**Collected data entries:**
○ ○ ○ ○ ○

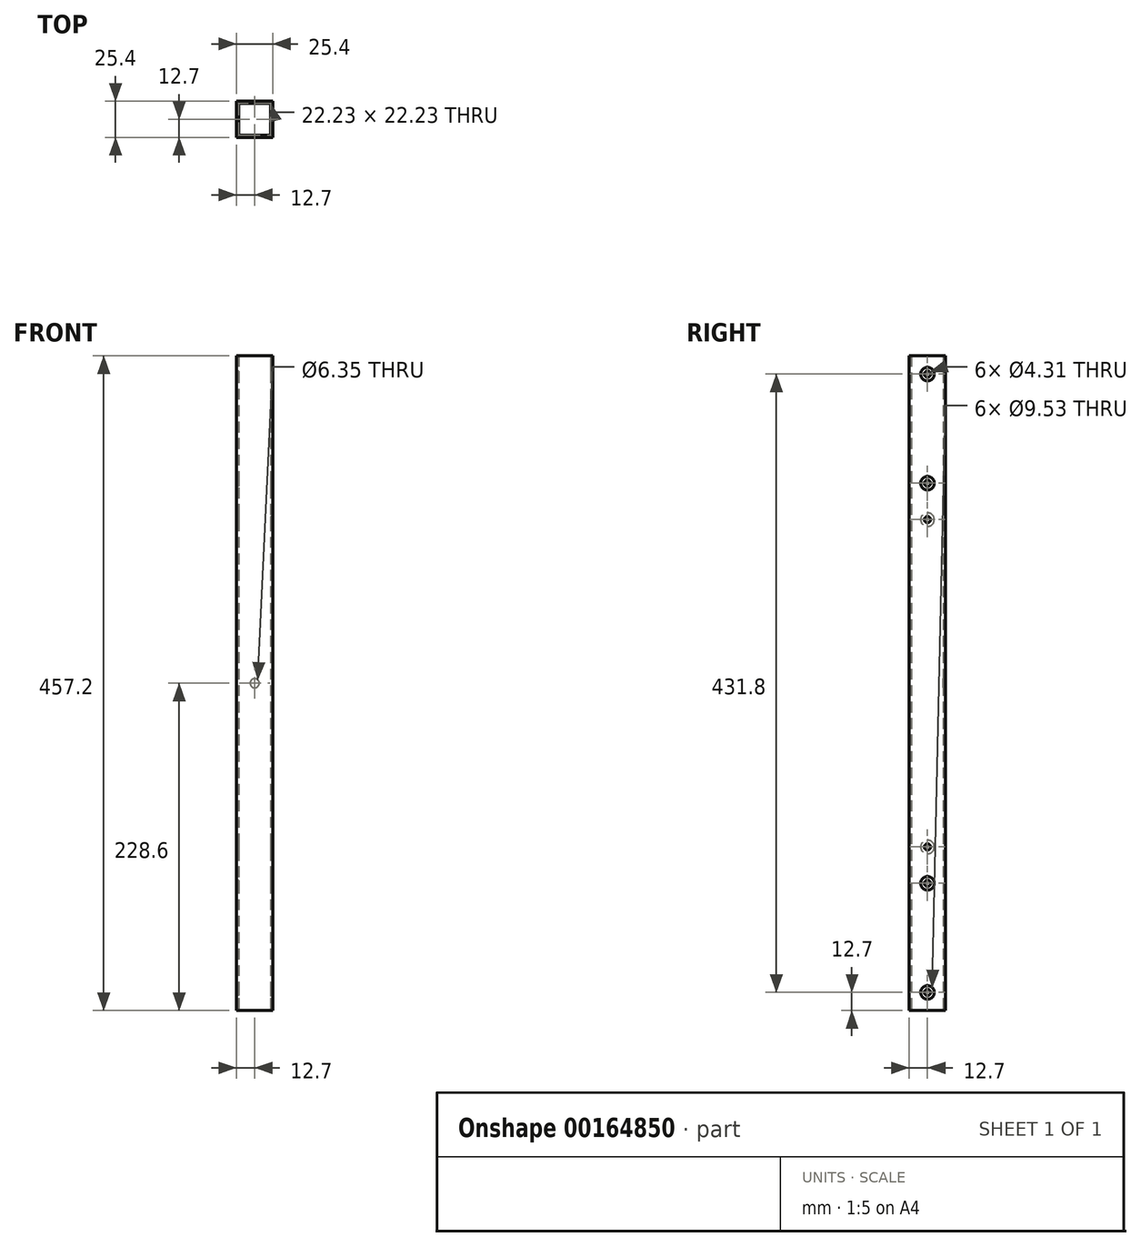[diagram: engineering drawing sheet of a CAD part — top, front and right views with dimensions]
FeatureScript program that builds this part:
annotation { "Feature Type Name" : "Feature", "Feature Type Description" : "" }
export const myFeature = defineFeature(function(context is Context, id is Id, definition is map)
    precondition{}
    {
        {
            var Q0;
            Q0=qCreatedBy(makeId("Top.planeOp"),FACE);
            var sketch = newSketch(context, id + "F0", { "sketchPlane" : qUnion([Q0])});
            skLineSegment(sketch, "E0.bottom", {"start": v(11.11, -11.11) * mm, "end": v(-11.11, -11.11) * mm});
            skLineSegment(sketch, "E0.top", {"start": v(11.11, 11.11) * mm, "end": v(-11.11, 11.11) * mm});
            skLineSegment(sketch, "E0.left", {"start": v(11.11, -11.11) * mm, "end": v(11.11, 11.11) * mm});
            skLineSegment(sketch, "E0.right", {"start": v(-11.11, -11.11) * mm, "end": v(-11.11, 11.11) * mm});
            skPoint(sketch, "E0.middle", {"position": v(0, 0) * mm});
            skLineSegment(sketch, "E1.bottom", {"start": v(12.7, -12.7) * mm, "end": v(-12.7, -12.7) * mm});
            skLineSegment(sketch, "E1.top", {"start": v(12.7, 12.7) * mm, "end": v(-12.7, 12.7) * mm});
            skLineSegment(sketch, "E1.left", {"start": v(12.7, -12.7) * mm, "end": v(12.7, 12.7) * mm});
            skLineSegment(sketch, "E1.right", {"start": v(-12.7, -12.7) * mm, "end": v(-12.7, 12.7) * mm});
            skSolve(sketch);
        }
        {
            var Q0;
            Q0=qSketchRegion(id+"F0",true);
            extrude(context, id + "F1", {"entities" : qUnion([Q0]), "depth" : 457.2 * mm});
        }
        {
            var Q0;
            Q0=makeQuery(id+"F1.opExtrude","SWEPT_FACE",FACE,{"disambiguationData":[OSD([sQuery(id+"F0.wireOp",EDGE,"E1.top")])]});
            var sketch = newSketch(context, id + "F2", { "sketchPlane" : qUnion([Q0])});
            skLineSegment(sketch, "E2", {"start": v(12.7, 228.6) * mm, "end": v(-12.7, 228.6) * mm, "construction": true});
            skCircle(sketch, "E3", {"center": v(0, 228.6) * mm, "radius": 3.17 * mm});
            skSolve(sketch);
        }
        {
            var Q0;
            Q0=qSketchRegion(id+"F2",true);
            var Q1;
            Q1=makeQuery(id+"F1.opExtrude","SWEPT_FACE",FACE,{"disambiguationData":[OSD([sQuery(id+"F0.wireOp",EDGE,"E0.top")])]});
            extrude(context, id + "F3", {"entities" : qUnion([Q0]), "operationType" : NewBodyOperationType.REMOVE, "endBound" : BoundingType.UP_TO_SURFACE, "oppositeDirection" : true, "endBoundEntityFace" : qUnion([Q1]), "depth" : 25.4 * mm});
        }
        {
            var Q0;
            Q0=makeQuery(id+"F1.opExtrude","SWEPT_FACE",FACE,{"disambiguationData":[OSD([sQuery(id+"F0.wireOp",EDGE,"E1.right")])]});
            var sketch = newSketch(context, id + "F4", { "sketchPlane" : qUnion([Q0])});
            skLineSegment(sketch, "E4.bottom", {"start": v(0, 0) * mm, "end": v(-12.7, 0) * mm, "construction": true});
            skLineSegment(sketch, "E4.top", {"start": v(0, 12.7) * mm, "end": v(-12.7, 12.7) * mm, "construction": true});
            skLineSegment(sketch, "E4.left", {"start": v(0, 0) * mm, "end": v(0, 12.7) * mm, "construction": true});
            skLineSegment(sketch, "E4.right", {"start": v(-12.7, 0) * mm, "end": v(-12.7, 12.7) * mm, "construction": true});
            skLineSegment(sketch, "E5.bottom", {"start": v(0, 457.2) * mm, "end": v(-12.7, 457.2) * mm, "construction": true});
            skLineSegment(sketch, "E5.top", {"start": v(0, 444.5) * mm, "end": v(-12.7, 444.5) * mm, "construction": true});
            skLineSegment(sketch, "E5.left", {"start": v(0, 457.2) * mm, "end": v(0, 444.5) * mm, "construction": true});
            skLineSegment(sketch, "E5.right", {"start": v(-12.7, 457.2) * mm, "end": v(-12.7, 444.5) * mm, "construction": true});
            skLineSegment(sketch, "E6", {"start": v(0, 12.7) * mm, "end": v(0, 88.9) * mm, "construction": true});
            skLineSegment(sketch, "E7", {"start": v(0, 444.5) * mm, "end": v(0, 368.3) * mm, "construction": true});
            skCircle(sketch, "E8", {"center": v(0, 12.7) * mm, "radius": 2.15 * mm});
            skCircle(sketch, "E9", {"center": v(0, 88.9) * mm, "radius": 2.15 * mm});
            skCircle(sketch, "E10", {"center": v(0, 444.5) * mm, "radius": 2.15 * mm});
            skCircle(sketch, "E11", {"center": v(0, 368.3) * mm, "radius": 2.15 * mm});
            skLineSegment(sketch, "E12", {"start": v(0, 368.3) * mm, "end": v(0, 342.9) * mm, "construction": true});
            skLineSegment(sketch, "E13", {"start": v(0, 342.9) * mm, "end": v(0, 114.3) * mm, "construction": true});
            skLineSegment(sketch, "E14", {"start": v(0, 114.3) * mm, "end": v(0, 88.9) * mm, "construction": true});
            skCircle(sketch, "E15", {"center": v(0, 342.9) * mm, "radius": 2.15 * mm});
            skCircle(sketch, "E16", {"center": v(0, 114.3) * mm, "radius": 2.15 * mm});
            skSolve(sketch);
        }
        {
            var Q0;
            Q0=qSketchRegion(id+"F4",true);
            var Q1;
            Q1=makeQuery(id+"F1.opExtrude","SWEPT_FACE",FACE,{"disambiguationData":[OSD([sQuery(id+"F0.wireOp",EDGE,"E1.left")])]});
            extrude(context, id + "F5", {"entities" : qUnion([Q0]), "operationType" : NewBodyOperationType.REMOVE, "endBound" : BoundingType.UP_TO_SURFACE, "oppositeDirection" : true, "endBoundEntityFace" : qUnion([Q1]), "depth" : 25.4 * mm});
        }
        {
            var Q0;
            Q0=makeQuery(id+"F1.opExtrude","SWEPT_FACE",FACE,{"disambiguationData":[OSD([sQuery(id+"F0.wireOp",EDGE,"E1.left")])]});
            var sketch = newSketch(context, id + "F6", { "sketchPlane" : qUnion([Q0])});
            skCircle(sketch, "E17", {"center": v(0, 444.5) * mm, "radius": 4.76 * mm});
            skCircle(sketch, "E18", {"center": v(0, 368.3) * mm, "radius": 4.76 * mm});
            skCircle(sketch, "E19", {"center": v(0, 12.7) * mm, "radius": 4.76 * mm});
            skCircle(sketch, "E20", {"center": v(0, 88.9) * mm, "radius": 4.76 * mm});
            skSolve(sketch);
        }
        {
            var Q0;
            Q0 = qSketchRegion(id + "F6", true);
            var Q1;
            Q1=makeQuery(id+"F1.opExtrude","SWEPT_FACE",FACE,{"disambiguationData":[OSD([sQuery(id+"F0.wireOp",EDGE,"E0.left")])]});
            extrude(context, id + "F7", {"entities" : qUnion([Q0]), "operationType" : NewBodyOperationType.REMOVE, "endBound" : BoundingType.UP_TO_SURFACE, "oppositeDirection" : true, "endBoundEntityFace" : qUnion([Q1]), "depth" : 25.4 * mm});
        }
        {
            var Q0;
            Q0=makeQuery(id+"F1.opExtrude","SWEPT_FACE",FACE,{"disambiguationData":[OSD([sQuery(id+"F0.wireOp",EDGE,"E1.right")])]});
            var sketch = newSketch(context, id + "F8", { "sketchPlane" : qUnion([Q0])});
            skCircle(sketch, "E21", {"center": v(0, 342.9) * mm, "radius": 4.76 * mm});
            skCircle(sketch, "E22", {"center": v(0, 114.3) * mm, "radius": 4.76 * mm});
            skSolve(sketch);
        }
        {
            var Q0;
            Q0 = qSketchRegion(id + "F8", true);
            var Q1;
            Q1=makeQuery(id+"F1.opExtrude","SWEPT_FACE",FACE,{"disambiguationData":[OSD([sQuery(id+"F0.wireOp",EDGE,"E0.right")])]});
            extrude(context, id + "F9", {"entities" : qUnion([Q0]), "operationType" : NewBodyOperationType.REMOVE, "endBound" : BoundingType.UP_TO_SURFACE, "oppositeDirection" : true, "endBoundEntityFace" : qUnion([Q1]), "depth" : 25.4 * mm});
        }
    });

○ ○ ○ ○ ○

**AIM:** Please collect every line of the listing that contains the string "entities".

**OUTPUT BELOW:**
            extrude(context, id + "F1", {"entities" : qUnion([Q0]), "depth" : 457.2 * mm});
            extrude(context, id + "F3", {"entities" : qUnion([Q0]), "operationType" : NewBodyOperationType.REMOVE, "endBound" : BoundingType.UP_TO_SURFACE, "oppositeDirection" : true, "endBoundEntityFace" : qUnion([Q1]), "depth" : 25.4 * mm});
            extrude(context, id + "F5", {"entities" : qUnion([Q0]), "operationType" : NewBodyOperationType.REMOVE, "endBound" : BoundingType.UP_TO_SURFACE, "oppositeDirection" : true, "endBoundEntityFace" : qUnion([Q1]), "depth" : 25.4 * mm});
            extrude(context, id + "F7", {"entities" : qUnion([Q0]), "operationType" : NewBodyOperationType.REMOVE, "endBound" : BoundingType.UP_TO_SURFACE, "oppositeDirection" : true, "endBoundEntityFace" : qUnion([Q1]), "depth" : 25.4 * mm});
            extrude(context, id + "F9", {"entities" : qUnion([Q0]), "operationType" : NewBodyOperationType.REMOVE, "endBound" : BoundingType.UP_TO_SURFACE, "oppositeDirection" : true, "endBoundEntityFace" : qUnion([Q1]), "depth" : 25.4 * mm});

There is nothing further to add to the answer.